Stata: Multiple Regression and Partial and Semipartial Correlations
This post will:
- Show how to extend bivariate regression to include multiple predictor variables.
- Show how to manually create partial and semipartial correlations using residuals from a regression model.
- Show how to use the
pcorrcommand to obtain partial and semipartial correlations.
We will again use the auto dataset.
sysuse auto, clear
Suppose we want to regress price on three variables — mpg, weight, and foreign. To add three predictors, we simply add the variables we want after the dependent variable.
regress price mpg weight foreign
This produces the following output.
Partial and Semipartial Correlations – Manual Method
Recall that a partial correlation is the relationship between x and y once the shared variance between x and x2 has been removed from x and once the shared variance between y and x2 has been removed from y. A semipartial correlation is similar except that we only remove the shared variance between x and x2 (i.e., y remains untouched). Note: Although I’ve only referenced x2, we can in principle include many control variables as our example will show.
Suppose we want to obtain the partial correlation between price and mpg controlling for weight and foreign. To do this we need the part of price that is independent of weight and foreign. We also need the part of mpg that is independent of weight and foreign. We can get this information with residuals.
The part of price independent of weight and foreign
To obtain the part of price independent of weight and foreign we regress price on weight and foreign.
regress price weight foreign
We then save the residuals for price. We’ll call this priceres
predict priceres, residuals
We now have a new variable in our dataset called priceres.
summarize priceres, detail
The part of mpg that is independent of weight and foreign
At this point, we need to repeat what we did about except substitute mpg for price. We regress mpg on weight and foreign.
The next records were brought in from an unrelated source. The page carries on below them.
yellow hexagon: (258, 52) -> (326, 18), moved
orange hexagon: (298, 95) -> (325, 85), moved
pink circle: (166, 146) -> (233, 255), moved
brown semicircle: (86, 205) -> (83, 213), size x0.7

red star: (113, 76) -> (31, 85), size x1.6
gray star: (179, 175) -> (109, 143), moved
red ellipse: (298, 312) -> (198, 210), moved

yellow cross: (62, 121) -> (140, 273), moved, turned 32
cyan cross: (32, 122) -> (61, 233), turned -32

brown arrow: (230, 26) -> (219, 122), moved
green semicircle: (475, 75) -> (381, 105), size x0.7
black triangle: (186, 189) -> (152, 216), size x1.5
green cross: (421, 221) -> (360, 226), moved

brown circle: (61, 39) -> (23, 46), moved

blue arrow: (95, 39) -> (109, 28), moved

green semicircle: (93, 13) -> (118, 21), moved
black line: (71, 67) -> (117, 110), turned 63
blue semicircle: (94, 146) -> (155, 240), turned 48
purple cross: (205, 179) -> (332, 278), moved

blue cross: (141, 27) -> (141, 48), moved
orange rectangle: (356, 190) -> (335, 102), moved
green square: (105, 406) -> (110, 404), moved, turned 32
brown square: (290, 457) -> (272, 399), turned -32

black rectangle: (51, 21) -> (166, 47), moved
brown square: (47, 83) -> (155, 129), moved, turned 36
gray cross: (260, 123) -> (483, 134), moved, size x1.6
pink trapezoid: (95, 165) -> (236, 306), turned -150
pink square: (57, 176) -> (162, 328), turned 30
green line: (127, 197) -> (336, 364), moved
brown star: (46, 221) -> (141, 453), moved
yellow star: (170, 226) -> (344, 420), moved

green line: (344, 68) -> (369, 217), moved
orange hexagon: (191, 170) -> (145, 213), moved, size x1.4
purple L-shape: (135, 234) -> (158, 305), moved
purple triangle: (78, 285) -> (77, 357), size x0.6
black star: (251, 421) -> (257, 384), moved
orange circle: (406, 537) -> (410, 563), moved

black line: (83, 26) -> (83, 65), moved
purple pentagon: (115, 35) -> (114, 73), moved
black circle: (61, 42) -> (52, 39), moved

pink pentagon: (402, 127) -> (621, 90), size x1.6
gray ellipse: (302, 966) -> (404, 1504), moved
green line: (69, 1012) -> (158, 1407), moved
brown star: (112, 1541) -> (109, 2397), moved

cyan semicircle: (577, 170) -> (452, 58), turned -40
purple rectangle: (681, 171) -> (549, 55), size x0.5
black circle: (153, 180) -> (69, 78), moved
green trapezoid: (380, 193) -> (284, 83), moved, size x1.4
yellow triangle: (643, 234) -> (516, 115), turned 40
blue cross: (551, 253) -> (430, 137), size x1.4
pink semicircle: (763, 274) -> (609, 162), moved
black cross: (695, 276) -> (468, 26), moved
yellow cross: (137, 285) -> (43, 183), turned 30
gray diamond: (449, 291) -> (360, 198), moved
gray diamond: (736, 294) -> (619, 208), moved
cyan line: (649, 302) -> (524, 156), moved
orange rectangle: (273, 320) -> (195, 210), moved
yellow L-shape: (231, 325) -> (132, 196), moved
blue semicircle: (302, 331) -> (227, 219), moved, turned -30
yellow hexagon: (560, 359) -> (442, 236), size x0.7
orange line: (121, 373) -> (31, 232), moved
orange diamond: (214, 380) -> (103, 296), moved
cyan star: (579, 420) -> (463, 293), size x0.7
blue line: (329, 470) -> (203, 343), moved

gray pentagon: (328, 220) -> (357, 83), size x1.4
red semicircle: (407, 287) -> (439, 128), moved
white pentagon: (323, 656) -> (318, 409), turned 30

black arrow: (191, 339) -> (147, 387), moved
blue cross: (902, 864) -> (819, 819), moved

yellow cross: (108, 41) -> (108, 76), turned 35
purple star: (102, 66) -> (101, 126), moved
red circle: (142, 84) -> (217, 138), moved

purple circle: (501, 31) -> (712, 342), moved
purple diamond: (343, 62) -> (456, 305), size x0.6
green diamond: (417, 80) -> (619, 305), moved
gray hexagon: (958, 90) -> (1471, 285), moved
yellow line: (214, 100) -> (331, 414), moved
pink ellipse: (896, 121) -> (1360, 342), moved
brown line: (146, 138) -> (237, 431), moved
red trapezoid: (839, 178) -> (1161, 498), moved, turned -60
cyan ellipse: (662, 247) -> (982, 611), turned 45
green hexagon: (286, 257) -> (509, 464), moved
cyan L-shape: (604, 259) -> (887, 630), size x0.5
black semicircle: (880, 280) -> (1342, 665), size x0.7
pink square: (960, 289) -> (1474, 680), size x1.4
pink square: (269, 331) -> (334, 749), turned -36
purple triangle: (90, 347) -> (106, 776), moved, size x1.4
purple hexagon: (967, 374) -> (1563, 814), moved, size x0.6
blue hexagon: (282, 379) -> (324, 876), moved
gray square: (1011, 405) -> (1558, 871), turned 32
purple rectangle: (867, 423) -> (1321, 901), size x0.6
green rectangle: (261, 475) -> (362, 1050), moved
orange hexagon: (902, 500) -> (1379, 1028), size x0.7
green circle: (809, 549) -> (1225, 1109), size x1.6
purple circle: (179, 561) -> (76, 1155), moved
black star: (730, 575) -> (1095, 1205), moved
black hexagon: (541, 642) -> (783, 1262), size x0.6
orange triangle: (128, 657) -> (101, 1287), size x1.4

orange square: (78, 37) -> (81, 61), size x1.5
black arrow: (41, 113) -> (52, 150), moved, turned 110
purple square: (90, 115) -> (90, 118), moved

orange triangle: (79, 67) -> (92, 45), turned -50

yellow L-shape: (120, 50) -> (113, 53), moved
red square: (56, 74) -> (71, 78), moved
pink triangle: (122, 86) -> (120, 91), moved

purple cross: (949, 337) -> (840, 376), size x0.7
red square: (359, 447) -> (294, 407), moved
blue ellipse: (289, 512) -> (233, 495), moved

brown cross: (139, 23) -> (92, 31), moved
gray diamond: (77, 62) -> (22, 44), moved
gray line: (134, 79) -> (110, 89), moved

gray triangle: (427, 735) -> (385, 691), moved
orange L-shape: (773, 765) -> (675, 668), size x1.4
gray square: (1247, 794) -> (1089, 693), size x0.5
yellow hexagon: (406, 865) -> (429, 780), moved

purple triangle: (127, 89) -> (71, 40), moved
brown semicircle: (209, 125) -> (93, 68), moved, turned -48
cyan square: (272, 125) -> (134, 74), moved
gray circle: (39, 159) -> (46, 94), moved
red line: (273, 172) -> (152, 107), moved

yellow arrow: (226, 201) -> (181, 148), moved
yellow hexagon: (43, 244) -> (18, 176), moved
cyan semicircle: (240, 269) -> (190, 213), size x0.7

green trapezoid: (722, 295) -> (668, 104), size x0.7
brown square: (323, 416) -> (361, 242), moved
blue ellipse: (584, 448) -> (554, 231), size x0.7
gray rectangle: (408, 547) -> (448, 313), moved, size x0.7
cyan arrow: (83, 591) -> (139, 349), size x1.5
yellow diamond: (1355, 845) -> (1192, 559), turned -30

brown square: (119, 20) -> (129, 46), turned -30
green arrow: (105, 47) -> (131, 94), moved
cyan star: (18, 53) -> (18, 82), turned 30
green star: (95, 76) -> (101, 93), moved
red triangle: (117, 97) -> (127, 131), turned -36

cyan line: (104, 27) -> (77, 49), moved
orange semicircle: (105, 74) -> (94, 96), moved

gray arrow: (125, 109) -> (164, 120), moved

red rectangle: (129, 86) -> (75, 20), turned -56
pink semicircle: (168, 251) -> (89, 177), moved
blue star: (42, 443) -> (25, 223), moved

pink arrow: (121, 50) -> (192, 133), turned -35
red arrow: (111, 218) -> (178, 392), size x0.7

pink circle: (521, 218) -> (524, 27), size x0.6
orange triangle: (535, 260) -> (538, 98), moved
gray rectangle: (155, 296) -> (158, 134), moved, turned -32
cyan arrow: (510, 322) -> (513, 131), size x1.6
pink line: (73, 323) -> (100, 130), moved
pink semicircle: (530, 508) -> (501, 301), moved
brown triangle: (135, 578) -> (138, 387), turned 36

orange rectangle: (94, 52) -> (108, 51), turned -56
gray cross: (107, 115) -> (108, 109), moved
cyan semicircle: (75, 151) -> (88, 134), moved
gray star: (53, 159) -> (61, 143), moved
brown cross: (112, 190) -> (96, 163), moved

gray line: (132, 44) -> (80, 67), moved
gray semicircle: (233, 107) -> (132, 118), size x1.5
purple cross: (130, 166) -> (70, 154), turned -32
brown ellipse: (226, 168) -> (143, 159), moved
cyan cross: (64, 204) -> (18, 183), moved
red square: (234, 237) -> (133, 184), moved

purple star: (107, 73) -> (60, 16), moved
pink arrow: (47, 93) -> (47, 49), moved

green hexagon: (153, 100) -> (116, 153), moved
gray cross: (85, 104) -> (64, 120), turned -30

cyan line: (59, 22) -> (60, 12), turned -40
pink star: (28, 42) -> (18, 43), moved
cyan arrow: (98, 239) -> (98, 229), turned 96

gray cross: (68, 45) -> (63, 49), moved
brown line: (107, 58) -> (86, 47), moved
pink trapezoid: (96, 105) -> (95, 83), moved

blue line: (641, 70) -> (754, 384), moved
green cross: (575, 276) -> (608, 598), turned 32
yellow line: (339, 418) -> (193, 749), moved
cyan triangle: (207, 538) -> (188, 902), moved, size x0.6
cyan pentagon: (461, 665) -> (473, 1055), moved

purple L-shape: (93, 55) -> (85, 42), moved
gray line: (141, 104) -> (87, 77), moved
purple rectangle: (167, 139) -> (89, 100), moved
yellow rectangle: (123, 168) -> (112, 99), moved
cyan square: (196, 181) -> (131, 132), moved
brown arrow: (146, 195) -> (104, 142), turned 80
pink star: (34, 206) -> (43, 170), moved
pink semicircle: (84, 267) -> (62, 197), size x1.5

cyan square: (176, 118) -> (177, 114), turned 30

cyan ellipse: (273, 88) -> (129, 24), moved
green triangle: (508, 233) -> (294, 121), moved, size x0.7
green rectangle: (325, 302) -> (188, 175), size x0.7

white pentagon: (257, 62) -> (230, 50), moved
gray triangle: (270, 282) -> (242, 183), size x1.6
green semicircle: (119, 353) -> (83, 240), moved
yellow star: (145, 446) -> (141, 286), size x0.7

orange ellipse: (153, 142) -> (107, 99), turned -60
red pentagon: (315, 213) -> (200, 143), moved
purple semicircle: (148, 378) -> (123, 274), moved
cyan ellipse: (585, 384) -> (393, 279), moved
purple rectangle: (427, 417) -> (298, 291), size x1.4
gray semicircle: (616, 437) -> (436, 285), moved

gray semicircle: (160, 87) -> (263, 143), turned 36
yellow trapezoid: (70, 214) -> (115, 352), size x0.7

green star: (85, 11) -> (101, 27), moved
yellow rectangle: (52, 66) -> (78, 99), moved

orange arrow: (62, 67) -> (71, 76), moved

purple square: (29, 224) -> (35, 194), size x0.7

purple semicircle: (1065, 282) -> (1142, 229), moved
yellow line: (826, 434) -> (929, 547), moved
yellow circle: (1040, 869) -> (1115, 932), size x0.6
regress mpg weight foreign
We save the residuals for mpg. We’ll call this mpgres (not very original, I know).
predict mpgres, residuals
We now have a new variable in our dataset called mpgres.
summarize mpgres, detail
We know have everything we need for the partial correlation between price and mpg controlling for weight and foreign. Specifically, we have priceres — which is the part of price that is independent of weight and foreign. We also have mpgres — which is the part of mpg that is independent of weight and foreign. Therefore, to obtain the partial correlation we simply need to correlate priceres and mpgres.
corr priceres mpgres
We also already have everything we need for the semipartial correlation. Recall that for the semipartial correlation we only remove the shared relationship between x and the x2 (or set of covariates). We don’t do anything with y. In our example price is our y variable. So to compute the semipartial correlation we correlate price (i.e., the “untouched” y variable) and mpgres (i.e., the part of mpg that is independent of weight and foreign).
corr price mpgres
Partial and Semipartial Correlations –
Thankfully Stata has a built in command for computing partial and semipartial correlations — pcorr. To obtain the partial and semipartial correlations, we type:
pcorr price mpg weight foreign
Note that the first variable listed is considered the y variable. All other variables are variables are considered x variables. Stata reports as many partial and semipartial correlations as there are x variables. Additionally, Stata reports the squared partial and squared semipartial correlations. These are interpreted as the proportion of shared variance between y and x controlling for the other x variables. The partial and semipartial correlations listed for mpg are the same as what we found above.